Publication information
Kazuo Okamoto, Yoshiko Iwai, Masatsugu Oh-hora, Masahiro Yamamoto, Tomohiro Morio, Kazuhiro Aoki, Keiichi Ohya, Anton M. Jetten, Shizuo Akira, Tatsushi Muta and Hiroshi Takayanagi
IκBζ regulates TH17 development by cooperating with ROR nuclear receptors
Nature, 2010, vol. 464: pp1381-1385

Figure 1
Th17 cells play a critical role in the pathogenesis of autoimmune diseases
In response to self-antigen, in the presence of IL-6 and TGF-β, naïve CD4+ T cells differentiate into autoreactive Th17 cells, which mistakenly attack healthy tissues and cause various autoimmune diseases such as rheumatoid arthritis and multiple sclerosis.
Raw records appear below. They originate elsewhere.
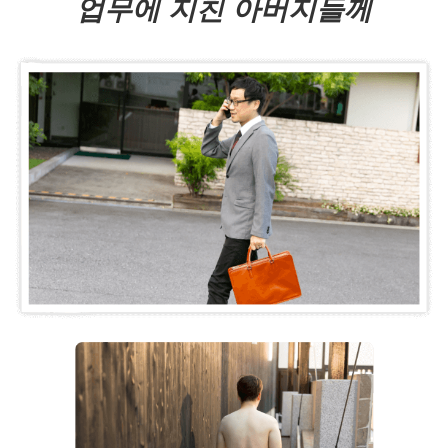
업무에 지친 아버지들께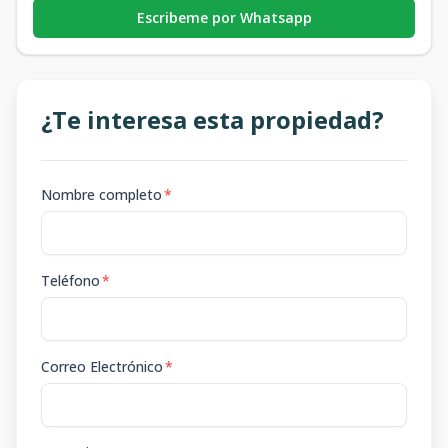
Escribeme por Whatsapp
¿Te interesa esta propiedad?
Nombre completo
*
Teléfono
*
Correo Electrónico
*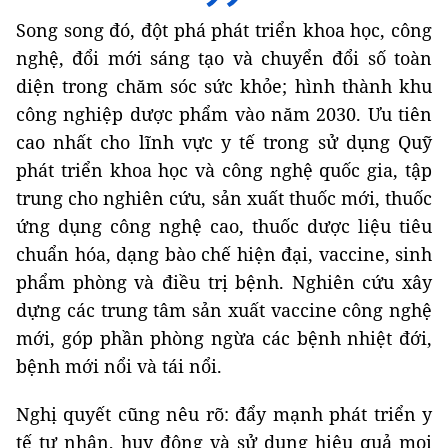
Song song đó, đột phá phát triển khoa học, công
nghệ, đổi mới sáng tạo và chuyển đổi số toàn
diện trong chăm sóc sức khỏe;
hình thành khu
công nghiệp dược phẩm vào năm 2030. Ưu tiên
cao nhất cho lĩnh vực y tế trong sử dụng Quỹ
phát triển khoa học và công nghệ quốc gia, tập
trung cho nghiên cứu, sản xuất thuốc mới, thuốc
ứng dụng công nghệ cao, thuốc dược liệu tiêu
chuẩn hóa, dạng bào chế hiện đại, vaccine, sinh
phẩm phòng và điều trị bệnh. Nghiên cứu xây
dựng các trung tâm sản xuất vaccine công nghệ
mới, góp phần phòng ngừa các bệnh nhiệt đới,
bệnh mới nổi và tái nổi.
Nghị quyết cũng nêu rõ: đẩy mạnh phát triển y
tế tư nhân, huy động và sử dụng hiệu quả mọi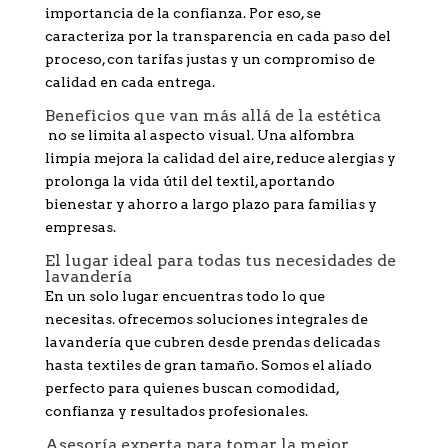
importancia de la confianza. Por eso, se
caracteriza por la transparencia en cada paso del
proceso, con tarifas justas y un compromiso de
calidad en cada entrega.
Beneficios que van más allá de la estética
no se limita al aspecto visual. Una alfombra
limpia mejora la calidad del aire, reduce alergias y
prolonga la vida útil del textil, aportando
bienestar y ahorro a largo plazo para familias y
empresas.
El lugar ideal para todas tus necesidades de
lavandería
En un solo lugar encuentras todo lo que
necesitas. ofrecemos soluciones integrales de
lavandería que cubren desde prendas delicadas
hasta textiles de gran tamaño. Somos el aliado
perfecto para quienes buscan comodidad,
confianza y resultados profesionales.
Asesoría experta para tomar la mejor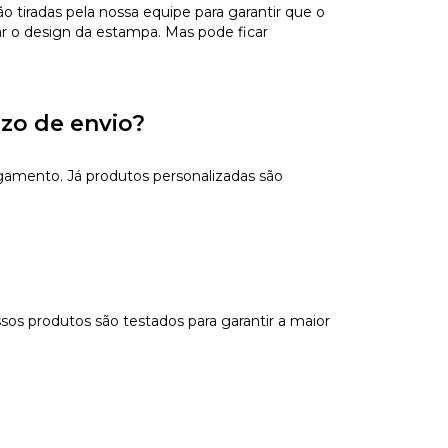
tiradas pela nossa equipe para garantir que o
ar o design da estampa. Mas pode ficar
azo de envio?
gamento. Já produtos personalizadas são
sos produtos são testados para garantir a maior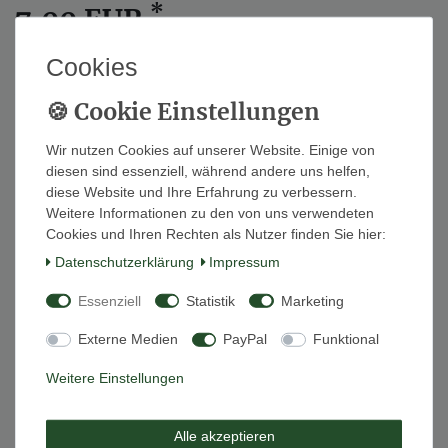
*
7,00 EUR
Inhalt
1
Stück
Cookies
Liefertermin ca. 1 Woche.
Wir nutzen Cookies auf unserer Website. Einige von
In den Warenkorb
diesen sind essenziell, während andere uns helfen,
diese Website und Ihre Erfahrung zu verbessern.
Weitere Informationen zu den von uns verwendeten
Cookies und Ihren Rechten als Nutzer finden Sie hier:
Wunschliste
Daten­schutz­erklärung
Impressum
Essenziell
Statistik
Marketing
* inkl. ges. MwSt. zzgl.
Versandkosten
Externe Medien
PayPal
Funktional
Weitere Einstellungen
Beschreibung
Alle akzeptieren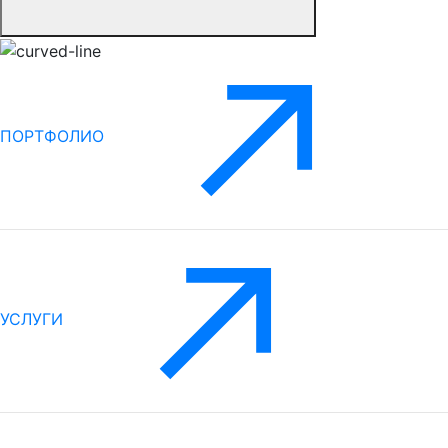
ПОРТФОЛИО
УСЛУГИ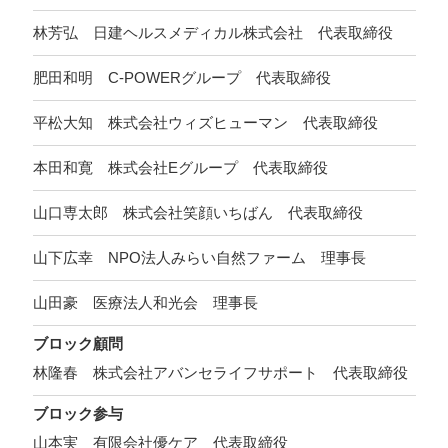
林芳弘 日建ヘルスメディカル株式会社 代表取締役
肥田和明 C-POWERグループ 代表取締役
平松大知 株式会社ウィズヒューマン 代表取締役
本田和寛 株式会社Eグループ 代表取締役
山口専太郎 株式会社笑顔いちばん 代表取締役
山下広幸 NPO法人みらい自然ファーム 理事長
山田豪 医療法人和光会 理事長
ブロック顧問
林隆春 株式会社アバンセライフサポート 代表取締役
ブロック参与
山本実 有限会社優ケア 代表取締役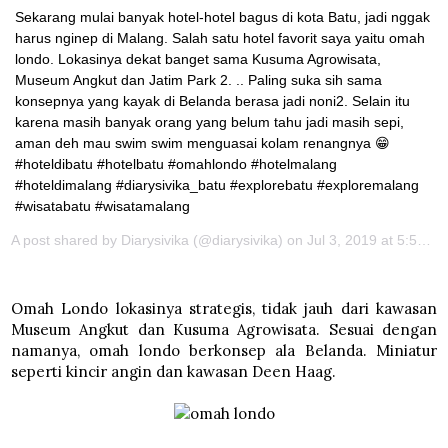
Sekarang mulai banyak hotel-hotel bagus di kota Batu, jadi nggak
harus nginep di Malang. Salah satu hotel favorit saya yaitu omah
londo. Lokasinya dekat banget sama Kusuma Agrowisata,
Museum Angkut dan Jatim Park 2. .. Paling suka sih sama
konsepnya yang kayak di Belanda berasa jadi noni2. Selain itu
karena masih banyak orang yang belum tahu jadi masih sepi,
aman deh mau swim swim menguasai kolam renangnya 😁
#hoteldibatu #hotelbatu #omahlondo #hotelmalang
#hoteldimalang #diarysivika_batu #explorebatu #exploremalang
#wisatabatu #wisatamalang
A post shared by
Diarysivika
(@diarysivika) on
Jul 3, 2019 at 5:50am PDT
Omah Londo lokasinya strategis, tidak jauh dari kawasan
Museum Angkut dan Kusuma Agrowisata. Sesuai dengan
namanya, omah londo berkonsep ala Belanda. Miniatur
seperti kincir angin dan kawasan Deen Haag.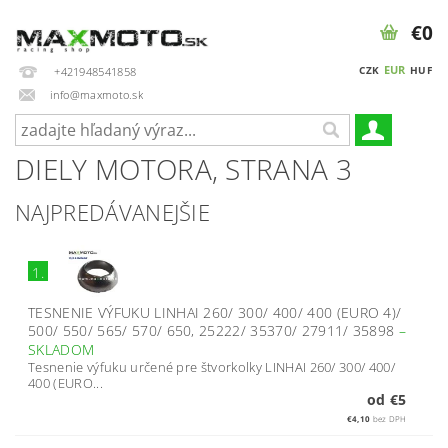
€0
EUR
CZK
HUF
+421948541858
info@maxmoto.sk
DIELY MOTORA
, STRANA 3
NAJPREDÁVANEJŠIE
1.
TESNENIE VÝFUKU LINHAI 260/ 300/ 400/ 400 (EURO 4)/
500/ 550/ 565/ 570/ 650, 25222/ 35370/ 27911/ 35898
–
SKLADOM
Tesnenie výfuku určené pre štvorkolky LINHAI 260/ 300/ 400/
400 (EURO...
od €5
€4,10
bez DPH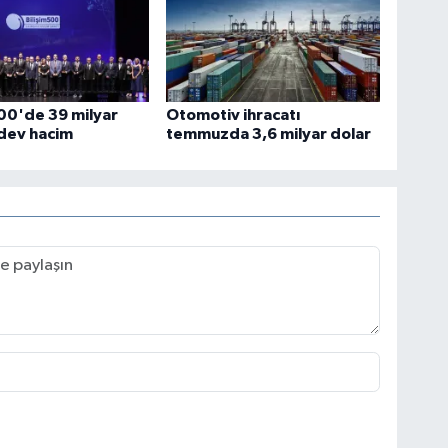
500'de 39 milyar
Otomotiv ihracatı
 dev hacim
temmuzda 3,6 milyar dolar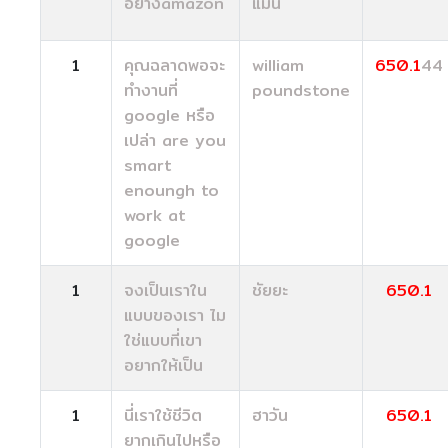
อย่างamazon
แมน
1
คุณฉลาดพอจะ
william
650.1
44
ทำงานที่
poundstone
google หรือ
เปล่า are you
smart
enoungh to
work at
google
1
จงเป็นเราใน
ชัยยะ
650.1
แบบของเรา ไม
ใช่แบบที่เขา
อยากให้เป็น
1
นี่เราใช้ชีวิต
ฮาวัน
650.1
ยากเกินไปหรือ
However, the molecular mechanisms of Th17 cell differentiation are not fully understood.

Figure 2
IκBζ is essential for the transcriptional program of Th17 development
In CD4+ T cells, IκBζ expression is induced by the combined stimulation with cytokine (IL-6 plus TGF-β and antigen. IκBζ regulates the expression of various genes involved in the function of Th17 cells such as IL-17. Inhibition of IκBζ is potentially beneficial for the treatment of the autoimmune diseases.

Figure 3
IκBζ-deficient mice were highly resistant to experimental autoimmune encephalomyelitis
(A) After immunization, wild-type mice developed severe paralytic symptoms, whereas IκBζ-deficient mice exhibited almost no neuronal deficit. (B) Histopathological analyses showed inflammatory cell infiltration and demyelination of the spinal cord in the wild-type mice, but not in the IκBζ-deficient mice.